Wait- the biggest economy in
the world should consult two of the smallest to improve its trade management?
When it comes to China, yes.
A. The Numbers
Let’s start with the numbers:
· US- 2017 Trade with China (per US Census website):
Exports: $130.4 billion; Imports: $505.6 billion. Deficit: $375.2 billion (US trade with
China 2017)
· Australia- 2016-17 Trade with China (A$m billion):
Exports: 95.7; Imports 61.5; Surplus 34.2. main export commodities eg., coal
· (Australia Exports to China growth YOY= 27.8% Imports
from China growth YOY=0.0% Australia trade
stats 2017)
· New Zealand- 2016 Trade with China (NZ$ billion):
Exports 12.3; Imports 10.5; Surplus 1.8
· (2017 total trade with China NZ$26.1 billion. Exports
of dairy products increased 52% in 2017 NZ
trade stats 2017)
So what happened here? Does
China need products from Australia and New Zealand more so than those from US?
The US is the #1 agricultural importer to China, far more than either AUS or
NZ. But you cannot but scratch your head when you see that Australia’s exports
to China in 2017 were 73% of those from
the US.
BOTTOM LINE: They MADE A DEAL. We didn’t.
B. The Art of
the Deal vs. Transcontinental Chess
President Trump wrote a book
entitled, “The Art of the Deal.” And nobody can dispute that he has been
successful in business by knowing how to make a deal. But, to me, Australia and
New Zealand management of their trade with China looks more like the art of the
deal than ours-IF judged only by the
result.
So how did they do it? Easier
than you might think, and logical too. Both
countries have a trade deal with China which lowers tariffs and sets a path for
a win-win- New Zealand since 2008, upgraded in 2016, and Australia since 2015.
To my knowledge, the
relationship between the US and China has always been adversarial, and no
president in the past (until Trump) has had the balls to stand up for US
interests OR the smarts to say, hey, China, let’s sit down and explore common
interests and come out with win-win (not Trump yet), THEN apply the leverage if China didn’t respond. So China has had
an open bar for 20 years, got rich and spoiled on it, and cannot (even more
than WILL not) stop the train so easily now without messing with their economy.
In fact, our business
relationship with China seems like an amateur game of chess. Latest round:
Little Move 1 Trump announces tariffs on China; Little Move 2 China announces
tariffs on US; Little Move 3 Little Rocket Man shows up in Beijing. What will be
Little Move 4? What it should be is
for both countries to sit down, cut the BS and cut a trade deal. There is no
doubt that China will not give up its goodies without getting something in
return.
C. What Should We Do?
I believe the US has plenty
to give in order to get a good deal.
First, US is China’s largest
market. No fake news or propaganda can deny that.

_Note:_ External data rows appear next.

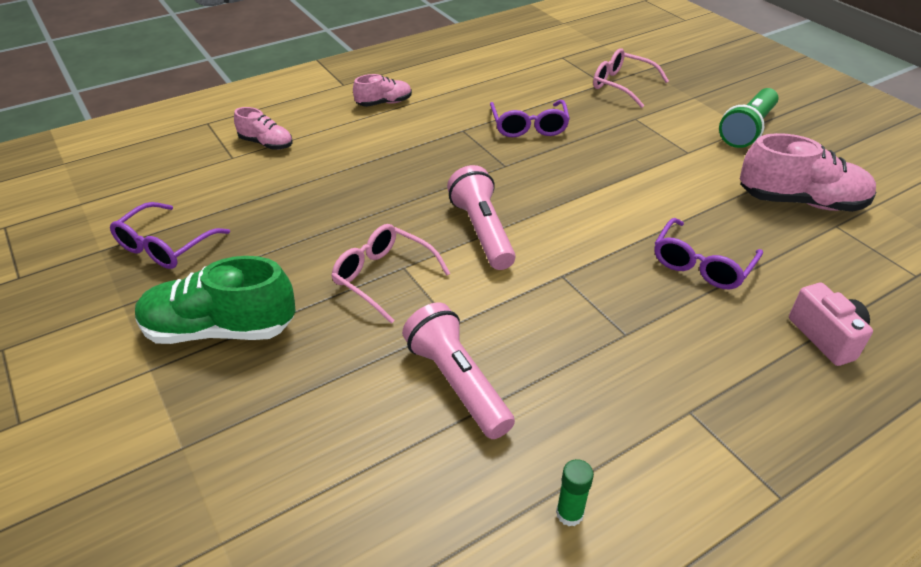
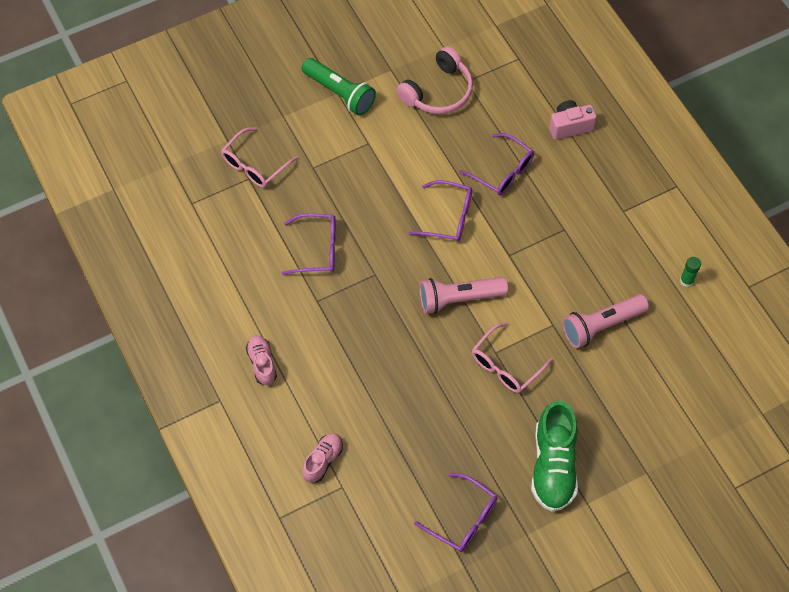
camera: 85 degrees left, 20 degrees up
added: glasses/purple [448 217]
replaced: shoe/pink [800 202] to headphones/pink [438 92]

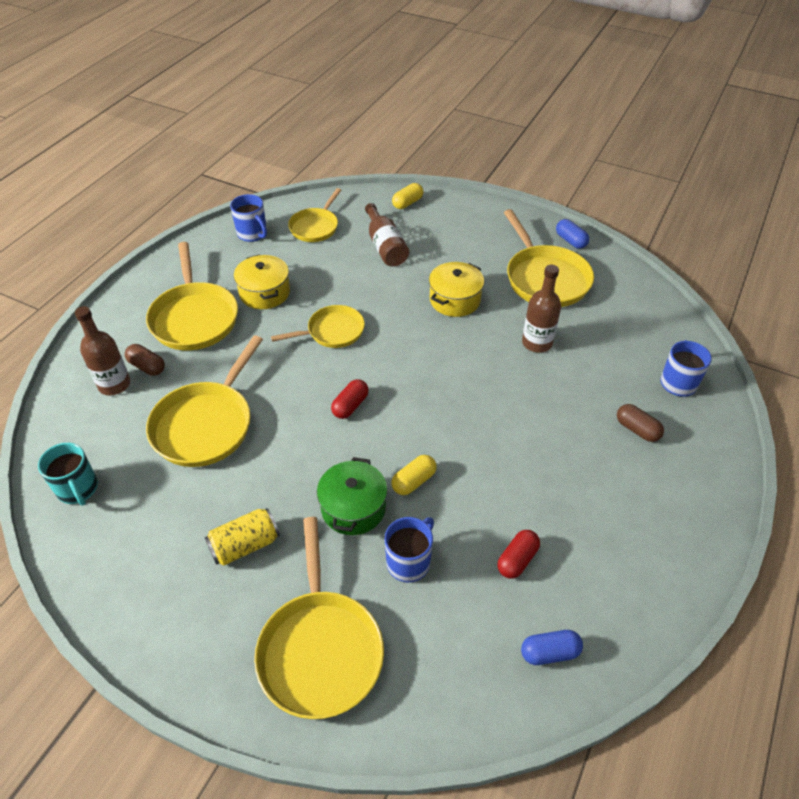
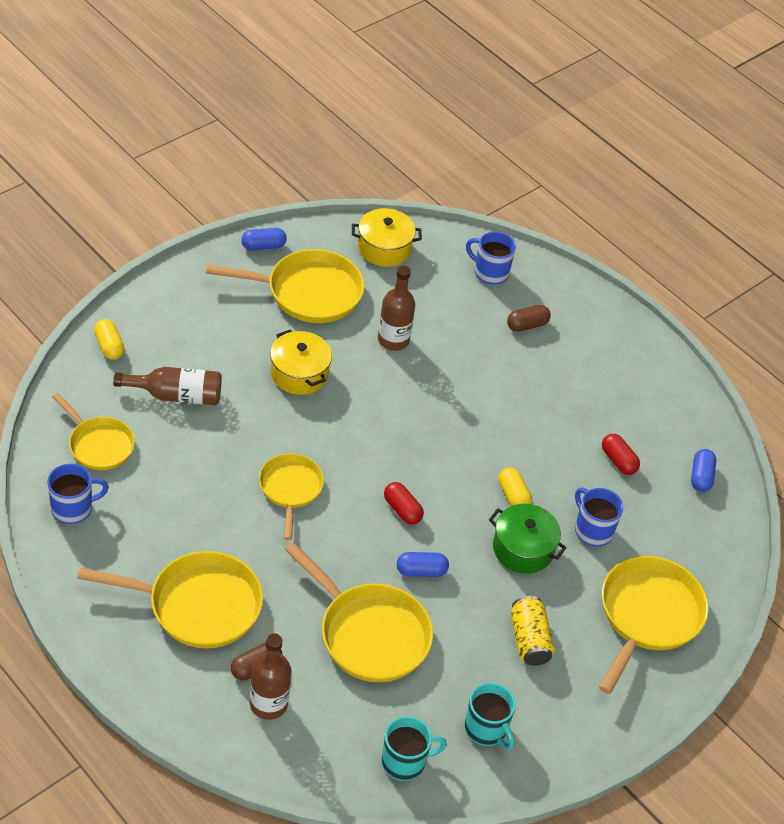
camera: 75 degrees left, 0 degrees up
added: capsule/blue [421 571]; mug/turquoise [486 729]
moved: pot/yellow [264 293] to [384 248]
turned: pan/yellow [320 649] = [647 616] 75 degrees counterclockwise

Second, there are products
that, for better or worse, are not being made in the US anymore and where China
has a cost advantage; apparel is one of them, sorry y’all who had dreams of
Made in America going back to the good old days. Never.
That does not mean that a viable and vibrant apparel
industry cannot exist in the US-it CAN. It just has to be different than it
used to be. You are not going to stop mass market clothes made in China and
elsewhere from coming; In that area the two countries are codependent. And they
are NOT mutually exclusive.
What’s at the core of the
stasis in US? Local political interests and ethnocentric rhetoric. Shut them up
for the greater good. Change the yahoo attitudes that cling to a Civil War
mentality without a shred of business sense. Most important: get some dang
HUMILITY.
Lower some duties on those
products where we don’t compete anyway. Ask China to lower duties on items they
need and that we want to sell more of.
How much difference will this
make? IDK. I would love to be part of a government project to initiate and
carry out this research. The results might be surprising, but in the least, we
would be conducting ourselves like businesspeople rather than bombastic know-it-alls.